Wyszedł w pośpiechu. Szedł także szybko. Nie tak, żeby zwracać na siebie uwagę Niemców, ale jednak.

   Zatrzymał się na chwilę przed budynkiem, nad którego drzwiami widniał napis Jadłodajnia. Zawahał się czy wejść, ale koniec końców chwycił klamkę i wszedł do środka.

   Rozejrzał się wokół, zastanawiając się czy od jego ostatniej wizyty w tym miejscu coś się zmieniło.

—Panie Knapik!

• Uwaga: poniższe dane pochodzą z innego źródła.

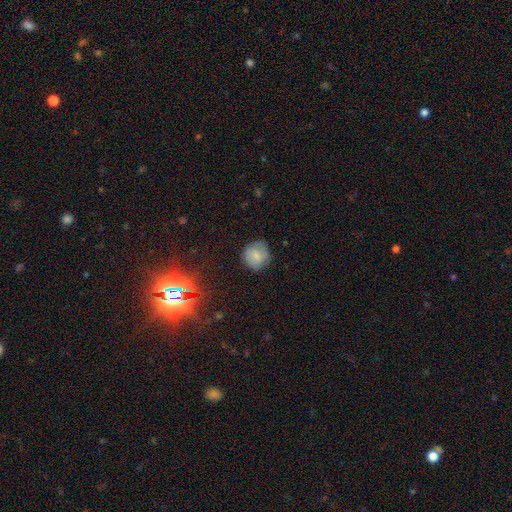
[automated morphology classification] smooth_or_featured: smooth (p=0.78) [alt: featured or disk p=0.12]
how_rounded: round (p=0.89) [alt: in between p=0.10]
merging: none (p=0.81) [alt: minor disturbance p=0.15]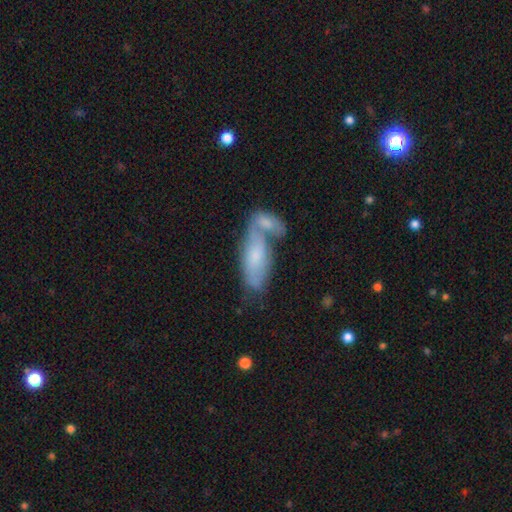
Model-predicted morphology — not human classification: Smooth or featured: smooth — 63% (featured or disk — 30%)
How rounded: in between — 78% (cigar-shaped — 19%)
Merging: merger — 53% (none — 28%)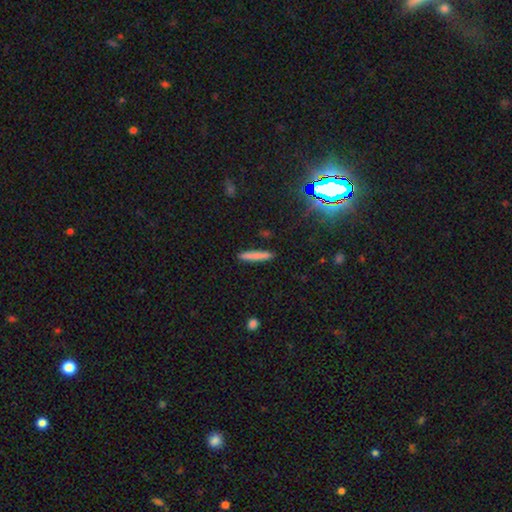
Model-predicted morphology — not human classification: Smooth or featured? Predicted: smooth (p=0.78). How rounded? Predicted: cigar-shaped (p=0.94). Merging? Predicted: none (p=0.90).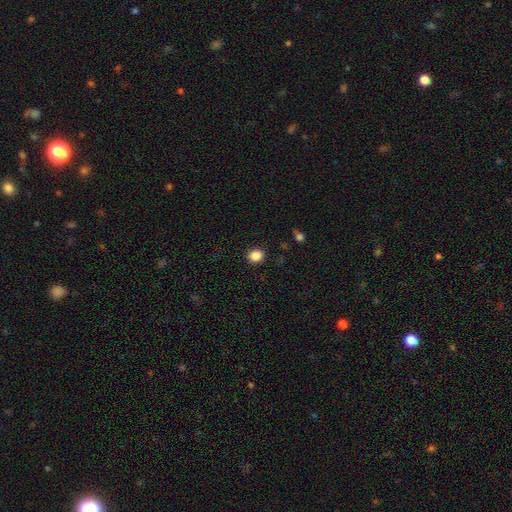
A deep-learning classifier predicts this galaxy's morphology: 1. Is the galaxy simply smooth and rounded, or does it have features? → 87% smooth, 10% star or artifact, 3% featured or disk.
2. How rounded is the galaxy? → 74% round, 25% in between, 1% cigar-shaped.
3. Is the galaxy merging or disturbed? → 91% none, 6% minor disturbance, 2% major disturbance, 1% merger.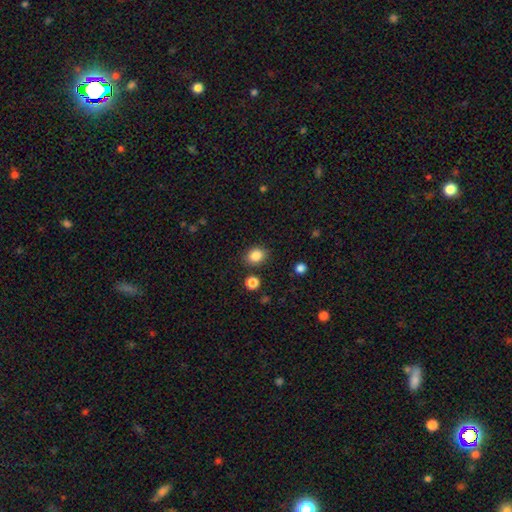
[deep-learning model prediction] Smooth or featured? smooth (86%)
How rounded? round (54%)
Merging? none (85%)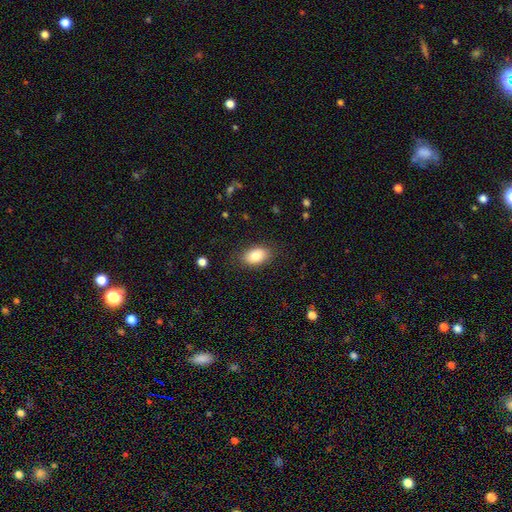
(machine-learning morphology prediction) Smooth or featured?
  - smooth: 83% *
  - featured or disk: 10%
  - star or artifact: 7%
How rounded?
  - in between: 90% *
  - round: 9%
  - cigar-shaped: 2%
Merging?
  - none: 84% *
  - minor disturbance: 12%
  - major disturbance: 3%
  - merger: 1%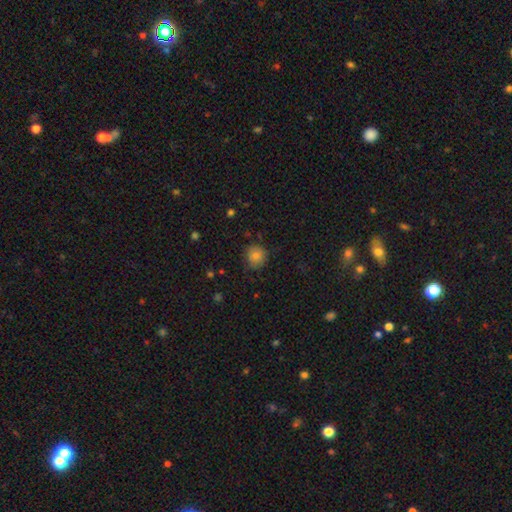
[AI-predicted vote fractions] The model was most divided on "merging": none: 80%, minor disturbance: 16%, major disturbance: 3%, merger: 1%. More confident: how rounded — round (90%); smooth or featured — smooth (78%).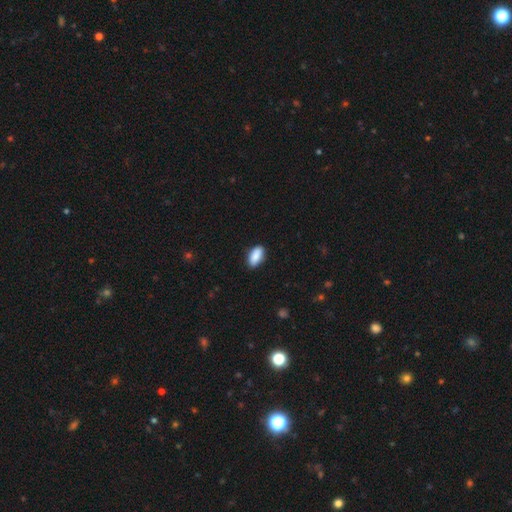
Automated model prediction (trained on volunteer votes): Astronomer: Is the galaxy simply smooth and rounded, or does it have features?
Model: smooth — 89%.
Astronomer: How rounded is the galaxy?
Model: in between — 92%.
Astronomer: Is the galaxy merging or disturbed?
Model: none — 85%.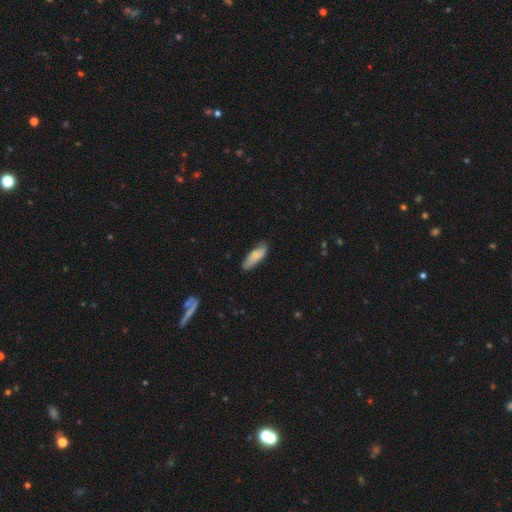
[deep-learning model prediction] Morphology: type=smooth (79%); roundness=in between (54%); merging=none (80%).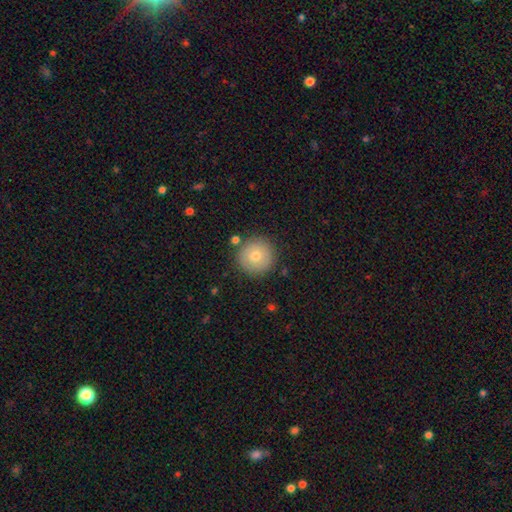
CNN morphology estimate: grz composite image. It shows a smooth galaxy with no disk features (74%) that is round (96%). Merging: none (86%).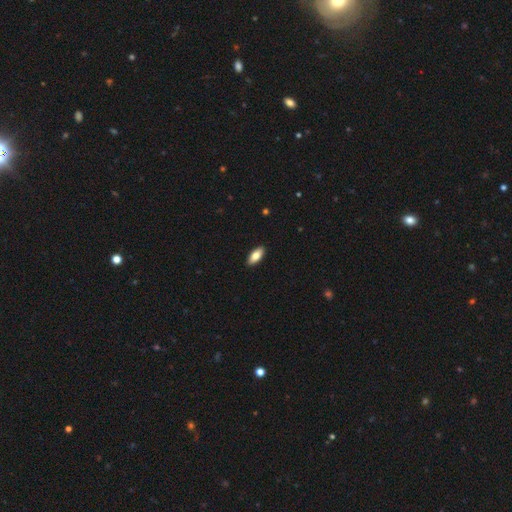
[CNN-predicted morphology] Smooth or featured: smooth — 80% (featured or disk — 14%)
How rounded: in between — 84% (cigar-shaped — 14%)
Merging: none — 91% (minor disturbance — 7%)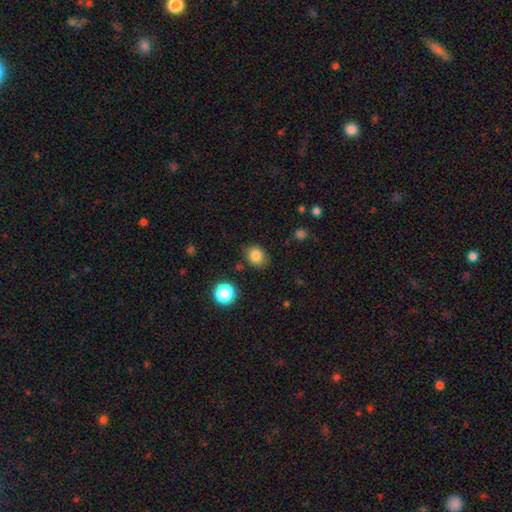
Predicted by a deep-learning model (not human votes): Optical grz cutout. It shows a smooth galaxy with no disk features (83%) that is round (52%). Merging: none (81%).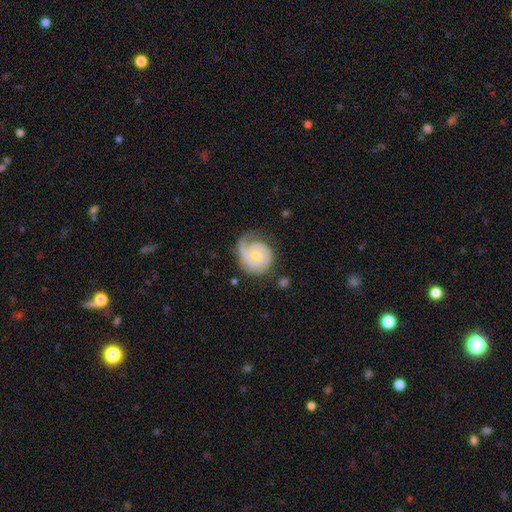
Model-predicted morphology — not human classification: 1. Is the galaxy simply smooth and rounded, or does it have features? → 84% featured or disk, 12% smooth, 4% star or artifact.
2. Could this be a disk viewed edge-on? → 98% no, 2% yes.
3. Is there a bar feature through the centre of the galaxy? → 63% no, 31% weak, 6% strong.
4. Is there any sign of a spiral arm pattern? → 95% yes, 5% no.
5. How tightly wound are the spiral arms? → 65% tight, 27% medium, 8% loose.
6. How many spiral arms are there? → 40% 2, 36% 1, 11% can't tell, 8% 3, 2% 4, 2% more than 4.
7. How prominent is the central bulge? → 49% moderate, 46% small, 2% none, 2% large, 1% dominant.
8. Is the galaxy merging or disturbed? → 59% none, 25% minor disturbance, 14% major disturbance, 2% merger.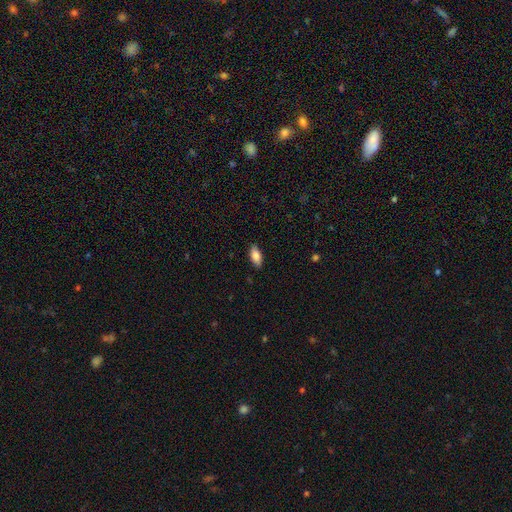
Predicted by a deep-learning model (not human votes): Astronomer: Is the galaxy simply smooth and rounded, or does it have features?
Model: smooth — 81%.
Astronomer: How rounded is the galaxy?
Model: in between — 87%.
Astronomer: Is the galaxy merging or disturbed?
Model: none — 87%.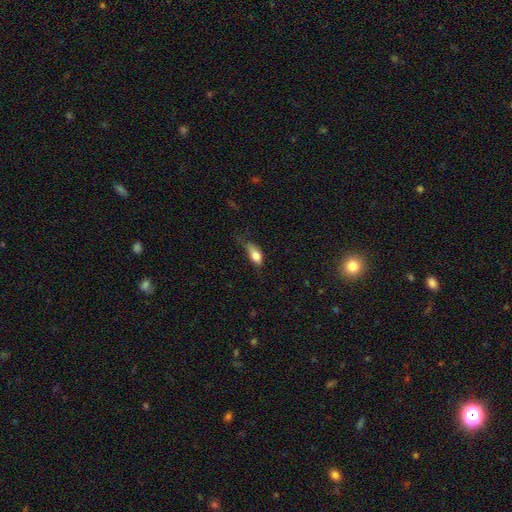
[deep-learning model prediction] This is clearly a smooth galaxy (80%). How rounded: clearly in between (85%). Merging: marginally none (42%).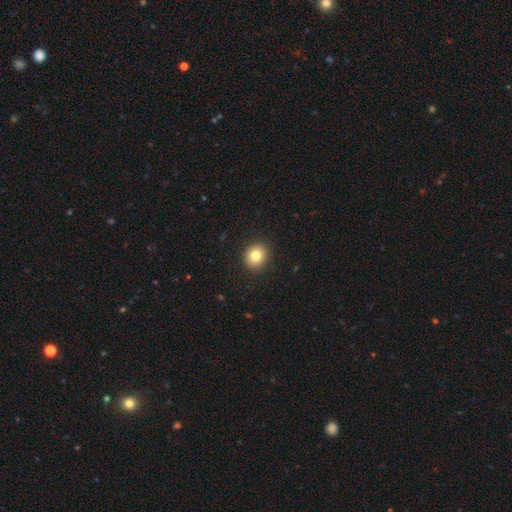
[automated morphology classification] smooth-or-featured: smooth: 81% | star or artifact: 11% | featured or disk: 8%
  how-rounded: round: 78% | in between: 21% | cigar-shaped: 1%
  merging: none: 91% | minor disturbance: 6% | major disturbance: 2% | merger: 1%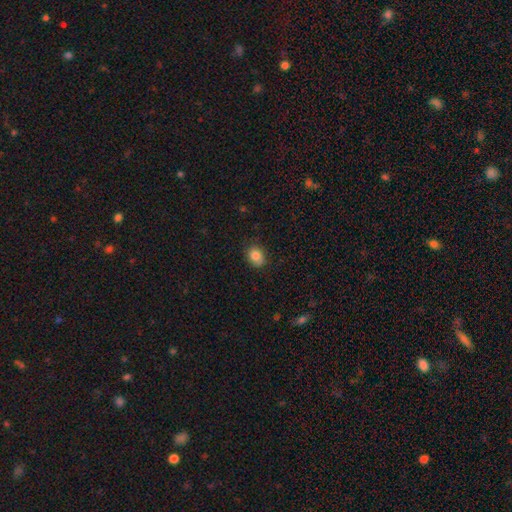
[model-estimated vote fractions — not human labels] smooth 84%, star or artifact 9%, featured or disk 6%. Down the decision tree: how rounded — in between (57%); merging — none (80%).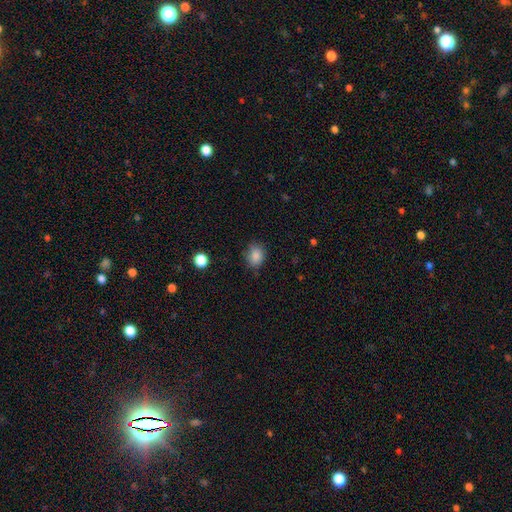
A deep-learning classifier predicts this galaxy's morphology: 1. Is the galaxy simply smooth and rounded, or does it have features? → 86% smooth, 10% star or artifact, 5% featured or disk.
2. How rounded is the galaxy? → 54% round, 45% in between, 1% cigar-shaped.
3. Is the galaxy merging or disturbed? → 76% none, 19% minor disturbance, 4% major disturbance, 1% merger.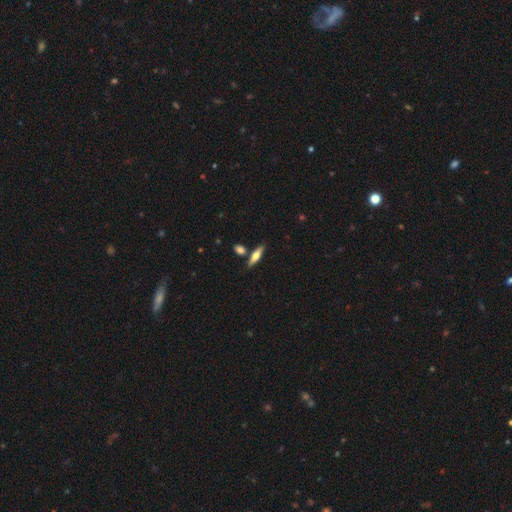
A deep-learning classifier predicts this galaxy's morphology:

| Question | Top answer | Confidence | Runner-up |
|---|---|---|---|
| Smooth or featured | smooth | 47% | tied: featured or disk (47%) |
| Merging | none | 80% | minor disturbance (9%) |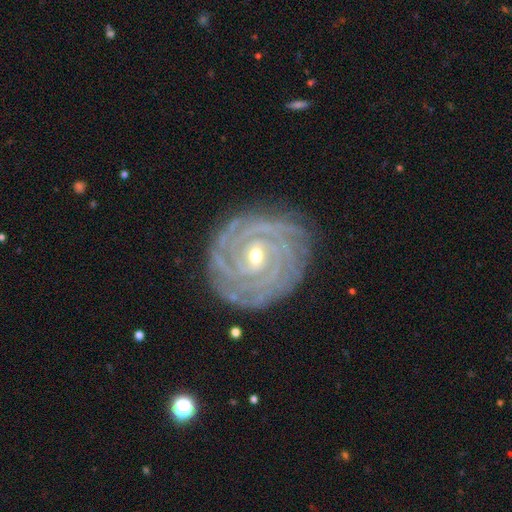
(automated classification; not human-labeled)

Niechże się pan zachowuje! – Wrzasnęła kobieta. —Hołota... – Mruknęła, odwracając się. Zamarła, kiedy zobaczyła Jaśka. Uśmiechnął się do niej. —Jasiek!

—Serwus, ciocia. – Powiedział podchodząc do niej bliżej i dając się uścisnąć.

—Jezusieńku, jak ty wyrosłeś! Ile to lat minęło... Co u rodziców, u Karola?

—Nie mam kontaktu z ojcem, ale jest policjantem, podpisał volkslistę. A Karol... Karol nie żyje od czterech lat. Niemcy go zabili na początku wojny.

Słysząc to, kobieta przeżegnała się i zmówiła krótką modlitwę.

—Straszne... Na pewno bardzo to przeżyłeś. Zawsze byłeś bardzo blisko z bratem... To ogromna strata dla całej rodziny...

—Widziałem, jak go zabijają. I nic z tym nie zrobiłem. Po prostu stałem i patrzyłem jak mordują mi brata. Nie pogodzę się z tym, nie mogę.

Siłą powstrzymywał się od rozpłakania. Karol był jego najlepszym przyjacielem, to on wyciągnął go z dna, a kiedy zginął, jakaś część Jaśka także umarła tamtego dnia.

   Kobieta objęła Jaśka ramieniem, na którym on położył głowę.

—Właściwie przyszedłem po coś... Trochę głupio pojawiać się po kilku latach i od razu o coś prosić, ale to jest dla mnie bardzo ważne... – Powiedział po chwili.

—Proś, o co tylko zechcesz! – Uśmiechnęła się.

—Mogłaby mi ciocia dać jakieś warzywa na obiad? Wiem, że mógłbym kupić, ale targ jest kawałek drogi, a nie mam tyle czasu. Jest mi strasznie głupio, ale chodzi o moją narzeczoną...

—Och, Jasiek! Idź po nią i od razu ją tutaj przyprowadź! Nie będzie dziewczyna jadła twojego obiadu... Z całym szacunkiem, kochanie, ale kucharz z ciebie taki, jak ze mnie tancerka. Jeszcze by się panienka pochorowała...

—Dzięki, ciociu, że we mnie wierzysz! Nie ma to jak wspierająca rodzina! – Zaśmiał się.

—Oj, nie gadaj tyle, tylko idź po nią, bo panienka tam pewnie z głodu umiera! – Zganiła go i lekko uderzyła w ramię ścierką, którą trzymała w ręku.

—No, ale żeby tak od razu ścierą mnie przetrzepywać?!Litości! – Oburzył się lekko. – No dobra, już po nią idę, idę! – dodał widząc wzrok kobiety.